Collection entries
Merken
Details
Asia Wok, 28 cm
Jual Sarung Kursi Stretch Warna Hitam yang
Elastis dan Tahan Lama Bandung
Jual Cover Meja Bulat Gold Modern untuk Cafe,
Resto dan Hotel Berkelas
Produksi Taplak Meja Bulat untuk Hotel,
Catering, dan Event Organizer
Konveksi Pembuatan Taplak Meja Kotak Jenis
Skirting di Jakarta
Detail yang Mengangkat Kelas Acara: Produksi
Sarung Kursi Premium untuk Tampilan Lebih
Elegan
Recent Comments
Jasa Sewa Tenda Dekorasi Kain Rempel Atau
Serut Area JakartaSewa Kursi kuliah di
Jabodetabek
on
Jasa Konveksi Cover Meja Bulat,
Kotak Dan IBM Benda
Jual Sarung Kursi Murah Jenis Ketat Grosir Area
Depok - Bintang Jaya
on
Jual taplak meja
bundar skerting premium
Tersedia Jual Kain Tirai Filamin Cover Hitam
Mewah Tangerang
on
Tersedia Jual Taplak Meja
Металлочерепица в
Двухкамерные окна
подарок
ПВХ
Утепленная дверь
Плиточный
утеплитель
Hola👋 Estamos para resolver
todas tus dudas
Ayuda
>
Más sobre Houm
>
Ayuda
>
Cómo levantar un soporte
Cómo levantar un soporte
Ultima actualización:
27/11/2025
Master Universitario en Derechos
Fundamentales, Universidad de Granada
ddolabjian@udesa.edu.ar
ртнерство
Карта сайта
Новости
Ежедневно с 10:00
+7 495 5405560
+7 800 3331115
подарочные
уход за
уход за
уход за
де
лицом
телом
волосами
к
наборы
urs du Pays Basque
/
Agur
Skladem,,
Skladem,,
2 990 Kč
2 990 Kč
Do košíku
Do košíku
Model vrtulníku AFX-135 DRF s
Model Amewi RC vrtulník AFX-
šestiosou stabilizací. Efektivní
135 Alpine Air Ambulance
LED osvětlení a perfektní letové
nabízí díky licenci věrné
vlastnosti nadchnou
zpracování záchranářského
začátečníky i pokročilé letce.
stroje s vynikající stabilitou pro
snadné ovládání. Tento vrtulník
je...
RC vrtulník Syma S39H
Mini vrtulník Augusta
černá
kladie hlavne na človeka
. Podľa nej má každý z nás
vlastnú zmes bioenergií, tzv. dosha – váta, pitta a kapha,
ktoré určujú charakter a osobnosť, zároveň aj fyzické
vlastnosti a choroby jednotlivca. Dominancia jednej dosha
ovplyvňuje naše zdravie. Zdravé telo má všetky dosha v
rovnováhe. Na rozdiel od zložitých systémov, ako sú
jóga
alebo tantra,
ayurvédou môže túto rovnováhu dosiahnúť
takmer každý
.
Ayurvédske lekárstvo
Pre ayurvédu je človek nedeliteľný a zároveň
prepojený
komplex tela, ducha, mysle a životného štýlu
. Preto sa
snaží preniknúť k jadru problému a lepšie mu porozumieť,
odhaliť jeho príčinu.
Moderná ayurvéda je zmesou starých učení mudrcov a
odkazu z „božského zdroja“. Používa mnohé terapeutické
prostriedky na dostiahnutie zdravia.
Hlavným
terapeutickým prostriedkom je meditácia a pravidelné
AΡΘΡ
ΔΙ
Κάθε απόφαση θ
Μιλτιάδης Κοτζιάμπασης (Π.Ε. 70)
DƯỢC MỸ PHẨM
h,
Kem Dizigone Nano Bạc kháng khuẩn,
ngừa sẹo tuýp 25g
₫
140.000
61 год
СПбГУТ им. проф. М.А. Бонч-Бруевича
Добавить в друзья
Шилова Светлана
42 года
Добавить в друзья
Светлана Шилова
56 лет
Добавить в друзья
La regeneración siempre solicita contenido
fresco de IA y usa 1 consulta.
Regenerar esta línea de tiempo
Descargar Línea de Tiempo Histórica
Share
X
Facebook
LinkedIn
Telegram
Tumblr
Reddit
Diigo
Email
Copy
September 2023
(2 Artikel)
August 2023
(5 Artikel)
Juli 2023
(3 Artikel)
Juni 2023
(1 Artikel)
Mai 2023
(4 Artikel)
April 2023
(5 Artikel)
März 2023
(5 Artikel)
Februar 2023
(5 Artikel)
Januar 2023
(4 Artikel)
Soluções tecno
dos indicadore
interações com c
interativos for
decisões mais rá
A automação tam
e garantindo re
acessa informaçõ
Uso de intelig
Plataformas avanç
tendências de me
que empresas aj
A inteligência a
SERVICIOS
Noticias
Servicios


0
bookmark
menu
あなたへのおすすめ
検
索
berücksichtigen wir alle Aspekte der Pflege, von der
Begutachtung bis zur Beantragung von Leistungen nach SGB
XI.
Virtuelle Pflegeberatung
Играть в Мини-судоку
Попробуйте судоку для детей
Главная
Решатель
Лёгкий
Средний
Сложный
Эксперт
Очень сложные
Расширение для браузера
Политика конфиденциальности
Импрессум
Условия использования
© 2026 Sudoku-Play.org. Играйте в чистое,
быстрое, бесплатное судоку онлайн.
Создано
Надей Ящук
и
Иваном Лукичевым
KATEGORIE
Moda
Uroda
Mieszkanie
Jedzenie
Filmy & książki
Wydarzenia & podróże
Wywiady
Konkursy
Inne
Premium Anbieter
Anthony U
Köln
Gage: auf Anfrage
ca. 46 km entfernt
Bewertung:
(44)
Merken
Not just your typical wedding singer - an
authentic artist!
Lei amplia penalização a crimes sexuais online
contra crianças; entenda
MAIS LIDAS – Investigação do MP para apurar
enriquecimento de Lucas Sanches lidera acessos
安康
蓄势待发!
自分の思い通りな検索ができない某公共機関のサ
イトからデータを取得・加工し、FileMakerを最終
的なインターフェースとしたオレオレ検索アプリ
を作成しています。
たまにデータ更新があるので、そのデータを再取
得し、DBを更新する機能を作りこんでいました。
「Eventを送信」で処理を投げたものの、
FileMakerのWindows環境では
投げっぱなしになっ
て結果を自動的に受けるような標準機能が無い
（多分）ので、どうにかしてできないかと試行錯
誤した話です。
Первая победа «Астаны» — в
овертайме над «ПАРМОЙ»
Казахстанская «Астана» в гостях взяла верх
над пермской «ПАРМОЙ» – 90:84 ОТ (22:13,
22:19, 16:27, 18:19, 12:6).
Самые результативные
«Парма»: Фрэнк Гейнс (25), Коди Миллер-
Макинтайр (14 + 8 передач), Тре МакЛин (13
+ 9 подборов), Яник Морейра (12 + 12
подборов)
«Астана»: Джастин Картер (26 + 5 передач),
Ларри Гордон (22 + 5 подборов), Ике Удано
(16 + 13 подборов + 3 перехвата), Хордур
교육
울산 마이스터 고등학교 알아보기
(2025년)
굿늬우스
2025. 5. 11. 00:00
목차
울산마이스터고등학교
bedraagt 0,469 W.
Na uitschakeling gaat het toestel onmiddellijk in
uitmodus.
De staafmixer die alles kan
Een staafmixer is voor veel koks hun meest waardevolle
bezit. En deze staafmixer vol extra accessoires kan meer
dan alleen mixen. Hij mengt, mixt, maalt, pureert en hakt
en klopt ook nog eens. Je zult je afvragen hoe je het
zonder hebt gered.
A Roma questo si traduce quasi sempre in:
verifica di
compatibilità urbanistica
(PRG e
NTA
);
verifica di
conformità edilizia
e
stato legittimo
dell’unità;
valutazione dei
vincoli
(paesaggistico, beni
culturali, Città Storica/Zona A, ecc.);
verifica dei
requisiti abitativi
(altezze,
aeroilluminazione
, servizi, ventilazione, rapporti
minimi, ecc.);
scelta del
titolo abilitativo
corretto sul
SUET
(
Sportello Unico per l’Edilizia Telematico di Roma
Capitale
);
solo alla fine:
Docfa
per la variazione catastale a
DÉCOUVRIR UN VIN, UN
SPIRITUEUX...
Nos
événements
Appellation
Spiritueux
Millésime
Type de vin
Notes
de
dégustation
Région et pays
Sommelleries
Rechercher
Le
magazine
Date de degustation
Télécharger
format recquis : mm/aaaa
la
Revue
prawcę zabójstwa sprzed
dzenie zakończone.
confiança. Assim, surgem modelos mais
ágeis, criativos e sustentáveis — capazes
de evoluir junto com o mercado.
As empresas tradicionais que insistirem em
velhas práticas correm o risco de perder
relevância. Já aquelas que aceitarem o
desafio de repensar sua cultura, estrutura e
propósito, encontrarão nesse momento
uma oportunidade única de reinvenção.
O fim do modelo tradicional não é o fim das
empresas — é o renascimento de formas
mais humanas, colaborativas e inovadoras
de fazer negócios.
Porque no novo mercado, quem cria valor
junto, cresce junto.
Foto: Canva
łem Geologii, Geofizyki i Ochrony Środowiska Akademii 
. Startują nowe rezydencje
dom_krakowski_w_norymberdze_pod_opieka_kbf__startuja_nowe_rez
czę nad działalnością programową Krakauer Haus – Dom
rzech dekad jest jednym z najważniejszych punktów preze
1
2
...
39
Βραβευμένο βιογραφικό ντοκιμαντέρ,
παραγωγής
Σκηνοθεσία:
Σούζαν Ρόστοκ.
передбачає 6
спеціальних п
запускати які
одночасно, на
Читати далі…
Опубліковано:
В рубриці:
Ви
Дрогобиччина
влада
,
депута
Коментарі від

**TO DO**
Edit the records beginning at the first line and stopping after the line that contains "Detail yang Mengangkat Kelas Acara: Produksi", replacing "Jual" with "Beli" and leaving everything else unchanged.

**YOUR SOLUTION**
Merken
Details
Asia Wok, 28 cm
Beli Sarung Kursi Stretch Warna Hitam yang
Elastis dan Tahan Lama Bandung
Beli Cover Meja Bulat Gold Modern untuk Cafe,
Resto dan Hotel Berkelas
Produksi Taplak Meja Bulat untuk Hotel,
Catering, dan Event Organizer
Konveksi Pembuatan Taplak Meja Kotak Jenis
Skirting di Jakarta
Detail yang Mengangkat Kelas Acara: Produksi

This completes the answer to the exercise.